Lesson 3: The binomial theorem

# Binomial expansion & combinatorics

Sal explains why we use the combinatorial formula for (n choose k) to expand binomial expressions. Created by Sal Khan.

## Want to join the conversation?

• At Sal gives 3 choose 3. This may be more of a question about the combinatorics formula, but 3!/3!(3-3)! should be undefined as it is 3*2*1/3*2*1(0), which I am simplifying as 1/0. Why does this become one for the coefficient? Is it something peculiar to combinatorics where an otherwise undefined fraction equals one?
• i have a question .. how do you find the remainder when 7^1993 is divided by 100 ?
• Good question.
First let's think of a way to solve this problem without actually computing that crazy number and then dividing it by a hundred. Let's take smaller numbers and see if we can find a pattern that we can exploit.
What is the remainder when 193 is divided by 100? 93. What is the remainder when 1057 is divided by 100? 57. We can see that the remainder when any number is divided by 100 is simply the last 2 digits (the tens digit and the units digit) of the number. Therefore, we have changed our problem to:
Find the units and tens digit of 7¹⁹⁹³.
Once again, let's see if we can find a pattern. Let's focus on the units digit for now. What is the units digit of the first few powers of 7?
7¹ → 7
7² → 9
7³ → 3
7⁴ → 1
7⁵ → 7
Aha! The units digit of powers of 7 repeat every four iterations! This means that the units digit of 7¹⁹⁹³ is either 7, 9, 3, or 1 which correspond to the units digit of 7¹, 7², 7³, and 7⁴. How do we figure out which of the four our number belongs to? Well we noticed that the units digits repeat in blocks of four. What happens when we divide 5 by 4? We get a remainder of 1. And 7⁵ has the same units digit as 7¹! How about 7⁶? 6 divided by 4 gives a remainder of 2. 7⁶ has the same units digit as 7²! Following this logic, 1993 divided by 4 gives a remainder of 1. Therefore 7¹⁹⁹³ must have the same units digit of 7¹ which is simply 7.
We figured out the units digit, now we can use the same method to find the tens digit.
7¹ → 0
7² → 4
7³ → 4
7⁴ → 0
7⁵ → 0
7⁶ → 4
7⁷ → 4
Our pattern here is 0, 4, 4, 0. Once again, we can see this as a block of 4. Dividing the exponent by 4 and having a remainder of 1 or 0 means the tens digit will be 0. Dividing the exponent by 4 and having a remainder of 2 or 3 means the tens digit will be 4. 1993 divided by 4 yields a remainder of 1. The tens digit is therefore 0.
With a tens digit of 0 and a units digit of 7, we see that the remainder when 7¹⁹⁹³ is divided by 100 is simply 7.
Comment if you have questions.
• What are the combinatorics?
• "Combinatorics is a branch of mathematics concerning the study of finite or countable discrete structures. Aspects of combinatorics include counting the structures of a given kind and size (enumerative combinatorics), deciding when certain criteria can be met, and constructing and analyzing objects meeting the criteria (as in combinatorial designs and matroid theory), finding "largest", "smallest", or "optimal" objects (extremal combinatorics and combinatorial optimization), and studying combinatorial structures arising in an algebraic context, or applying algebraic techniques to combinatorial problems (algebraic combinatorics)."

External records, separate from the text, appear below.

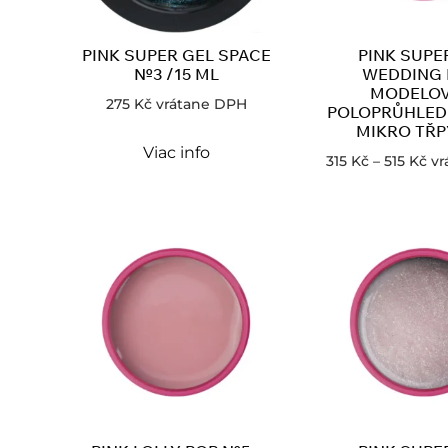
PINK SUPER GEL SPACE
PINK SUPE
№3 /15 ML
WEDDING 
MODELOV
275
Kč
vrátane DPH
POLOPRŮHLED
MIKRO TŘ
Viac info
315
Kč
–
515
Kč
vr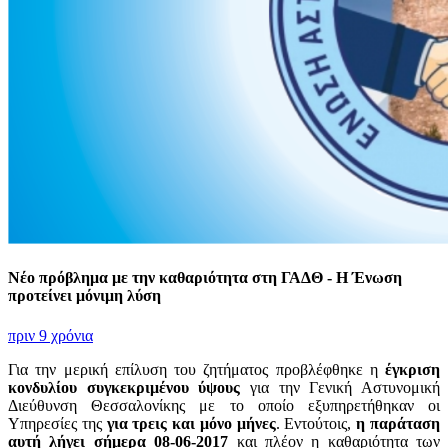
Νέο πρόβλημα με την καθαριότητα στη ΓΑΔΘ - Η Ένωση
προτείνει μόνιμη λύση
πριν 9 χρόνια
Για την μερική επίλυση του ζητήματος προβλέφθηκε η
έγκριση
κονδυλίου συγκεκριμένου ύψους
για την Γενική Αστυνομική
Διεύθυνση Θεσσαλονίκης με το οποίο εξυπηρετήθηκαν οι
Υπηρεσίες της
για τρεις και μόνο μήνες
. Εντούτοις,
η παράταση
αυτή λήγει σήμερα 08-06-2017
και πλέον η καθαριότητα των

For more information and reference go here:
http://en.wikipedia.org/wiki/Combinatorics
• It is easy to use this in combination with for example the coin toss problem. Since you can easily find all the probabilities.

For example, you have 3 coin tosses and you want to know the probability for having 0, 1, 2 or 3 heads. Since the coin is not fair, the probability to get heads is 70% and to get tails is therefore 30%.

(a + b) is then (.7 + .3)

We have 3 coin tosses, so the probabilities can be found by (.7 +.3)^3

Which is equal to:

1 * .7^3 * .3^0 + 3 * .7^2 * .3^1 + 3 * .7^1 * .3^2 + 1 * .7^0 * .3^3

This is equal to:

.343 + .441 + .189 + .027 = 1

In percentages this will be:

34.3% + 44.1% + 18.9% + 2.7% = 100%

This means:
3 heads = 34.3%
2 heads = 44.1%
1 heads = 18.9%
0 heads = 2.7%

You can of course choose any number for the amounts of tosses and any number for a and be if you have other probabilities.

Hopefully it is usefull for someone.
• Please can you provide guidance on how to determine the sign of the coefficient. If the equation is (a + b)^4 then all the signs will be positive, but what about (a - b)^4 or (-a + b)^4, etc. Many thanks.
• I'm kinda late but the method I use so that I don't have to memorize a bunch of rules for binomial expansions is for example (a-b)^n can be written as (a+c)^n where c=-b. So you can do it the normal way and then substitute c with -b after expanding the binomial and the signs will take care of themselves.
Hope this helps!
• What if you have something raised to a negative power? say for example (a+b) ^ -4
• You flip it over (reciprocate it) and raise it to the same power. (a+b)^-4 = 1/((a+b)^4).
• At Sal said that 3 choose 2 = 3. I tried to count and the answer made sense, but the formula doesn't agree. n!/(n-r)! = 3!/(3-2)! = 6/1 = 6
• The formula is "n!/r!(n-r)!", not "n!/(n-r)!" so 3!/2!(3-2)! = 6/2(1) = 6/2 = 3
• At Sal uses 3 choose 1 for how many x^2*y^1 terms there will be, why does he only have to chose the ys used and not the xs?
• The thing is that he does pick the X, you can see it in the first term it's x^3 and in the second term x^2 y^1, basically he can only choose 3, one from each expression (x + y).

He first took 3 X's, the second time he took 2 X's, so you can take 1 Y from one of the 3 expressions (which means 3 possibilities).

If he doesn't pick none Y, he'll have 3 X's.
(1 vote)
• At , sal says there is only one way of getting y^0 but then proceeds to write 0 in the brackets. could anyone shed some light as to why this is so?
thank you.